Math Biology Seminar: Eric Cytrynbaum

In growing plant cells, parallel ordering of microtubules (MTs) influences the direction of cell expansion. Models of MT growth in the plane and on polyhedral surfaces have shown that growing-MT encounters lead to the formation of ordered arrays. The polyhedral surfaces models assume that when a MT crosses an edge, it emerges on the adjacent face at the same angle with the edge as the incident angle (i.e. following geodesics). This assumption ignores the MT mechanics - an elastic rod constrained to a rigid surface ought to deflect away from a geodesic when such a deflection decreases its energy. Here, we show this principle for a growing elastic rod on a cylindrical surface with one end clamped.
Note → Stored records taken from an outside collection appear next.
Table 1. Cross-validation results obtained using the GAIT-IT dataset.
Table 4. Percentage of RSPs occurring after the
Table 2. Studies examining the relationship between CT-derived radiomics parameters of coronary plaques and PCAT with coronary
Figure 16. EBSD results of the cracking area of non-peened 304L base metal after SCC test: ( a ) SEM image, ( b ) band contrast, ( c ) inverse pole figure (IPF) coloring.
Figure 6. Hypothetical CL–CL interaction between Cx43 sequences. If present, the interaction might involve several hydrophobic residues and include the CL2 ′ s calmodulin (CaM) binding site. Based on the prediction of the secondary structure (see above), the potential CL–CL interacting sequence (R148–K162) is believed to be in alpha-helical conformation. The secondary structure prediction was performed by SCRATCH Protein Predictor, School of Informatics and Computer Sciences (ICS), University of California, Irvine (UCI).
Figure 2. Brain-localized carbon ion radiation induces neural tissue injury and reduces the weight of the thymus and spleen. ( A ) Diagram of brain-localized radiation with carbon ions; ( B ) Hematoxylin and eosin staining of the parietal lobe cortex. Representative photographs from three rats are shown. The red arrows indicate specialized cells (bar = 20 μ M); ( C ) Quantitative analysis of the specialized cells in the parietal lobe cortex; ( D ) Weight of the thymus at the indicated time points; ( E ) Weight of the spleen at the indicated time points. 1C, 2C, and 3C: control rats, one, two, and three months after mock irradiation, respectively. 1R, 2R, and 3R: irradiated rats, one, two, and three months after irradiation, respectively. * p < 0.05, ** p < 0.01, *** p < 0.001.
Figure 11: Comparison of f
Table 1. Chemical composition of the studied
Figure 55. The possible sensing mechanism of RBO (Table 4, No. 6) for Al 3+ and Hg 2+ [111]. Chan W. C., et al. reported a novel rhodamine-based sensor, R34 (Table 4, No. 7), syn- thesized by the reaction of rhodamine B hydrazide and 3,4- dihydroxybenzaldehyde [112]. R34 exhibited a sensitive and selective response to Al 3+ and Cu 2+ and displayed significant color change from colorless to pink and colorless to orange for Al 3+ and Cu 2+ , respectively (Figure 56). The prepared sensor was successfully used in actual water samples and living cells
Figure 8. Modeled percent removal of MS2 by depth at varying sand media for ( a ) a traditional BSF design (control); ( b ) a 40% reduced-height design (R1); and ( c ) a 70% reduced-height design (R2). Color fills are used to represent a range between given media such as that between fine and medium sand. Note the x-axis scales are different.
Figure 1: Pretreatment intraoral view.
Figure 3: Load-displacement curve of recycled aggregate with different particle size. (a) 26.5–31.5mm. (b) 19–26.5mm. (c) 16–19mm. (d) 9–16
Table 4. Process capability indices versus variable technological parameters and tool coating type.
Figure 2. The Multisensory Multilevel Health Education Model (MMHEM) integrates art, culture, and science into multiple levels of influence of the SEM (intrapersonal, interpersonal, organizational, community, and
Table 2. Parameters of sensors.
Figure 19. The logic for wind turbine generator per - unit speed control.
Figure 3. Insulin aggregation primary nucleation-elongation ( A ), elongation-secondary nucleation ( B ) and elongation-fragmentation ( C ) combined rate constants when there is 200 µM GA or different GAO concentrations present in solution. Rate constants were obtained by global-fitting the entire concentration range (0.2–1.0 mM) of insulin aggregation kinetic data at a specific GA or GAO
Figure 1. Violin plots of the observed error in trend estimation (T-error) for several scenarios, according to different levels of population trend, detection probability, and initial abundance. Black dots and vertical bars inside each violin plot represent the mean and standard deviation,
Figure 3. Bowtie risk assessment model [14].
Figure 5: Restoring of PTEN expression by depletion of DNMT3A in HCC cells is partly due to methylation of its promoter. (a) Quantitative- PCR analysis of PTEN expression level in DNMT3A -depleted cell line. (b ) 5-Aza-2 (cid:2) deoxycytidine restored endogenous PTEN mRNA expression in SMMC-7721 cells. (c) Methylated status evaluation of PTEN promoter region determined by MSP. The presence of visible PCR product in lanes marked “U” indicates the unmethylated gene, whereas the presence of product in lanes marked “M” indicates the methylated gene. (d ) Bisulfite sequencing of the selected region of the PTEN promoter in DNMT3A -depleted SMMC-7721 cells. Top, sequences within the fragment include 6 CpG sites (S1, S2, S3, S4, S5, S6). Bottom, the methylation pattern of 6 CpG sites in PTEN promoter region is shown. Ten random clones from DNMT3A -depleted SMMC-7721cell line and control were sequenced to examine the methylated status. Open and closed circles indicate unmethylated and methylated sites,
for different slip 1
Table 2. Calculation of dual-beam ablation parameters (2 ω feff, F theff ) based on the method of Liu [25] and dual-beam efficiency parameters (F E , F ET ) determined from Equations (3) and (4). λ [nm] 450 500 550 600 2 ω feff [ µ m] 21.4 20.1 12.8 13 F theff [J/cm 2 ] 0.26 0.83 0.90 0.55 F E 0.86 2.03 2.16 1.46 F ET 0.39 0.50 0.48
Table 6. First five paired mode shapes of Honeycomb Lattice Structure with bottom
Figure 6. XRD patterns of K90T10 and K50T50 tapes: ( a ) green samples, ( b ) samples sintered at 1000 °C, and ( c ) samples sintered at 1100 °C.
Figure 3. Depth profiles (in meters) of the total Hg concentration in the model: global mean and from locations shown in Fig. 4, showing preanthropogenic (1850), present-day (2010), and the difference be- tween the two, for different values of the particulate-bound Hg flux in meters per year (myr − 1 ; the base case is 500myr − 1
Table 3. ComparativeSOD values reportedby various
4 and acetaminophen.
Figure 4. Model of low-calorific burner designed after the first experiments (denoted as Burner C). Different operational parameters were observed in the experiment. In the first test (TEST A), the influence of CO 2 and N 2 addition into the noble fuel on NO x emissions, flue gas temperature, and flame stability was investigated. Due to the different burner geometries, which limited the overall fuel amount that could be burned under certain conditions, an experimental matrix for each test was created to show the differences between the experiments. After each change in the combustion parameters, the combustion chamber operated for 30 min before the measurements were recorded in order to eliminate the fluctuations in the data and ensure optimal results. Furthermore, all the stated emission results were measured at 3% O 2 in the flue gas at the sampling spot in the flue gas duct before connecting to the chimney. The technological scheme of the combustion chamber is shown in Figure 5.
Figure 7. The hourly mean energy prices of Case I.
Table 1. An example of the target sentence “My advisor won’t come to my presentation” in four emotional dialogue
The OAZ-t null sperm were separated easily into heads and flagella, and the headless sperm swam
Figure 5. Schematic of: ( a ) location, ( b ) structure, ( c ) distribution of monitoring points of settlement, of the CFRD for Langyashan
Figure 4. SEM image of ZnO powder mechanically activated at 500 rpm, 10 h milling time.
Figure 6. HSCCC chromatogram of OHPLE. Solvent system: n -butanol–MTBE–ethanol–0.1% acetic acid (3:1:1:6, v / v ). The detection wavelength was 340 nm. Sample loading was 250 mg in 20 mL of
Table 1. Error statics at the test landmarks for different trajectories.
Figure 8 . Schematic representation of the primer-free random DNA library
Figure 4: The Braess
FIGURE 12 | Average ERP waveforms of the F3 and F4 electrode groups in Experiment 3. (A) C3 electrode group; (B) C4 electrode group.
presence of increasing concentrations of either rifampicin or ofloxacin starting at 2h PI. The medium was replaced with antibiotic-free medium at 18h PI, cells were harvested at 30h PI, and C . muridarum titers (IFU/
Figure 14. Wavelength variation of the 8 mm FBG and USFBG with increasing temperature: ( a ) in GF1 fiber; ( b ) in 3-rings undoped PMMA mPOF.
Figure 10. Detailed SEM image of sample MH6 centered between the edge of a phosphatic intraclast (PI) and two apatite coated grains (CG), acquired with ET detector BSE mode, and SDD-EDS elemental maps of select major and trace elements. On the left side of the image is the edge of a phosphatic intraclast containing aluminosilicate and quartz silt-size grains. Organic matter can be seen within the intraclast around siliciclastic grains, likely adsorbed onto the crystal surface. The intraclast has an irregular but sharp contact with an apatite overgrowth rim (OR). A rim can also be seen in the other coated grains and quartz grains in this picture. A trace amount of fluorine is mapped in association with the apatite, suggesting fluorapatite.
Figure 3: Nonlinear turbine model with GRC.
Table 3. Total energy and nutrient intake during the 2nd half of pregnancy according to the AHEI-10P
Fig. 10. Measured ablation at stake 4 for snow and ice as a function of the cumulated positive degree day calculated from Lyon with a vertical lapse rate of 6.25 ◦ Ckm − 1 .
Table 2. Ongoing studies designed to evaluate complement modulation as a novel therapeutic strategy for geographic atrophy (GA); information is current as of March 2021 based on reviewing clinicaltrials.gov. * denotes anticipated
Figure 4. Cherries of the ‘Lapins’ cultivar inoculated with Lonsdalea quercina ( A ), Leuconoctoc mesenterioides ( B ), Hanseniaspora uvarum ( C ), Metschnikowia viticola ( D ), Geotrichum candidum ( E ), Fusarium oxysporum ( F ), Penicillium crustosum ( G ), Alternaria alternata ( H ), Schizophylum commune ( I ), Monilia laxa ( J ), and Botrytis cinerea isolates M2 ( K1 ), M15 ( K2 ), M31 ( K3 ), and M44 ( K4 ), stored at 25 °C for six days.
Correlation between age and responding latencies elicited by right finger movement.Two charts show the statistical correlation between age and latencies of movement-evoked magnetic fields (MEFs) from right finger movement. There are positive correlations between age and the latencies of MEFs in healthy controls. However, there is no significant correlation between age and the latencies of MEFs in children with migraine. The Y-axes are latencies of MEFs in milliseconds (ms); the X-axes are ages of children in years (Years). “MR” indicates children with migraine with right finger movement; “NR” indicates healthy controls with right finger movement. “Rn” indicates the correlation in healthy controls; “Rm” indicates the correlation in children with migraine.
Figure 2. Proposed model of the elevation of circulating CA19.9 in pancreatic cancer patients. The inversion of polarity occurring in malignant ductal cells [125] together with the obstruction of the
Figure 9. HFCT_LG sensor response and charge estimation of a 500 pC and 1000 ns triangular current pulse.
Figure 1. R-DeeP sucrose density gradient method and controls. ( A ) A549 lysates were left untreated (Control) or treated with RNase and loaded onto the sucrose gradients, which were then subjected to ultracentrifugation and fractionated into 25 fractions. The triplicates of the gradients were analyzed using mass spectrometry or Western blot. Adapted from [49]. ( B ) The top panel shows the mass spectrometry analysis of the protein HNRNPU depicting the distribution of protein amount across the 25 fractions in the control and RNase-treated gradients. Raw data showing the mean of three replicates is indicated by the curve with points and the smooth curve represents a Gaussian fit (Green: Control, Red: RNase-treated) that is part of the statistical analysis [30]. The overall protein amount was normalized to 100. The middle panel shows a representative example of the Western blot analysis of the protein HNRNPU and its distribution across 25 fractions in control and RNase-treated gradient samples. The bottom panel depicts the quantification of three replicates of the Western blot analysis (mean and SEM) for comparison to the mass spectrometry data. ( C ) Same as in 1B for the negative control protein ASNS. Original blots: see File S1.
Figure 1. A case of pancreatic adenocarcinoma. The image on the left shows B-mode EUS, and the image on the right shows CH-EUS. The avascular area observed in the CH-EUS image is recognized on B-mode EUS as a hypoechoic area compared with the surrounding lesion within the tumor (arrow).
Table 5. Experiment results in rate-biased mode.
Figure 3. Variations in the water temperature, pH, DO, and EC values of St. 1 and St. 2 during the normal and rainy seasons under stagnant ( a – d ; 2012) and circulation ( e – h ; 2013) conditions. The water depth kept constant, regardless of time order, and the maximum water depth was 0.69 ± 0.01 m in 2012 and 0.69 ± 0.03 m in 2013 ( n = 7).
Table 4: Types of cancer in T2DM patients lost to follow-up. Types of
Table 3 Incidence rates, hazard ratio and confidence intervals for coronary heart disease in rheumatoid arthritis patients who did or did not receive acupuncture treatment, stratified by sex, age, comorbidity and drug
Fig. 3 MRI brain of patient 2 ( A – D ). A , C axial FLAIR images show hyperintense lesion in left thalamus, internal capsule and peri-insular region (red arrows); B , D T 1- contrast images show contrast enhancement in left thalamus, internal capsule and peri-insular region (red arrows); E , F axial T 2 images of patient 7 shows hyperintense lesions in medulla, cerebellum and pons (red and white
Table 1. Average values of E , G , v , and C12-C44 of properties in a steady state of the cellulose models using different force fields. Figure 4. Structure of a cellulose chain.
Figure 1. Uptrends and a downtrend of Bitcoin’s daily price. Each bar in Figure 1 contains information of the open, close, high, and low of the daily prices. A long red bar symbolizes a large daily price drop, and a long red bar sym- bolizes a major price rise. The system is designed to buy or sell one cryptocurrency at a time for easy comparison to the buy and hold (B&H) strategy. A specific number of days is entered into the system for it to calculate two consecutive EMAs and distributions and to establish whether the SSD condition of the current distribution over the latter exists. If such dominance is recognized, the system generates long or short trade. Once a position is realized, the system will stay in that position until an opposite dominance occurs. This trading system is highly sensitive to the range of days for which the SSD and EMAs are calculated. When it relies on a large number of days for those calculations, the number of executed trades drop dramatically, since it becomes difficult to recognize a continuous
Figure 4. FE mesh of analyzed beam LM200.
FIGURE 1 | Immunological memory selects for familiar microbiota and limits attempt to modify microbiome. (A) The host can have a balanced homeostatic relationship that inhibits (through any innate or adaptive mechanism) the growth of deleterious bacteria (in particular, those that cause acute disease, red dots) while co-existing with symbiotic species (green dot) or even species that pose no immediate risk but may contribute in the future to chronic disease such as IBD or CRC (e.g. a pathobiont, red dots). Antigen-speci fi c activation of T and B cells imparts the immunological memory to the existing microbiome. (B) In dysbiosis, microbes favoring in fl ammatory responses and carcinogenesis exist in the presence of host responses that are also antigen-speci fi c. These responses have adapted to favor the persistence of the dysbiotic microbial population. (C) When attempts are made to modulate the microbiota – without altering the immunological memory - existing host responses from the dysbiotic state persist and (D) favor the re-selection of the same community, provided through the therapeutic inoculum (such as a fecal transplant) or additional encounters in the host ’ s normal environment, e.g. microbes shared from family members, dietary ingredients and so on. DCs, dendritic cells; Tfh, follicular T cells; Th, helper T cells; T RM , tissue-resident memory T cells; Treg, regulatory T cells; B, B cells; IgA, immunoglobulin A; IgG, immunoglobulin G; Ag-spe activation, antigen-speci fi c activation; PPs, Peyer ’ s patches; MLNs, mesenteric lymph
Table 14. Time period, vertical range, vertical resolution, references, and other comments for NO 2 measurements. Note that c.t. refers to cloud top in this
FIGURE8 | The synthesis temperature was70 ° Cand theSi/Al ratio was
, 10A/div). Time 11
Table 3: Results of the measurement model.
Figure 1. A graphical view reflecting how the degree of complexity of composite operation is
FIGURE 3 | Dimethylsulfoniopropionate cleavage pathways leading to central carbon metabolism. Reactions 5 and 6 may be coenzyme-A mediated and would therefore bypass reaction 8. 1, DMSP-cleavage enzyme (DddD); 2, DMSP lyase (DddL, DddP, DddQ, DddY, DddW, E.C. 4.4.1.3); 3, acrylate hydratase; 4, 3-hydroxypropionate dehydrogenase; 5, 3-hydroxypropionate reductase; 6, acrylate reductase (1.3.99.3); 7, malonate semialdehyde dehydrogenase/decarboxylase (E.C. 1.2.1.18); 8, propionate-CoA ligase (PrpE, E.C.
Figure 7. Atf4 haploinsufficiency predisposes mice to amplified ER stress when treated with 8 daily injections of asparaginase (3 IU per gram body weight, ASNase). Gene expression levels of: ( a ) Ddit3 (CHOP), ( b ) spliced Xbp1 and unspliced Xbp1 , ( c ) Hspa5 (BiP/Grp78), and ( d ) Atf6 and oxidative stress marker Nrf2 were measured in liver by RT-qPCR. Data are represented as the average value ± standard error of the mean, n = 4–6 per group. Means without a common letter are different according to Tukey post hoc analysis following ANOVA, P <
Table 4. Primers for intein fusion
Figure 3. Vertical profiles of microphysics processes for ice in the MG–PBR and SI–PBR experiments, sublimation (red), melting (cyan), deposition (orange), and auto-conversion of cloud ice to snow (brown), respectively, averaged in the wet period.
We write down an energy functional that accounts for the bending energy of the rod and derive the associated Euler-Lagrange equation getting a two-variable boundary value problem. Minima and their stability can be found analytically in some cases. The system has a locus of saddle-nodes with a pitchfork in the symmetric case. In general, growing rods deflect away from high curvature directions and toward the flat axial direction, as expected. A rod growing circumferentially continues to grow circumferentially until a critical length (the pitchfork) after which it buckles up or down the cylindrical wall. Our results indicate that, for consistency with observations, the growing tip of MTs ought to be no longer than the radius of curvature of the cell.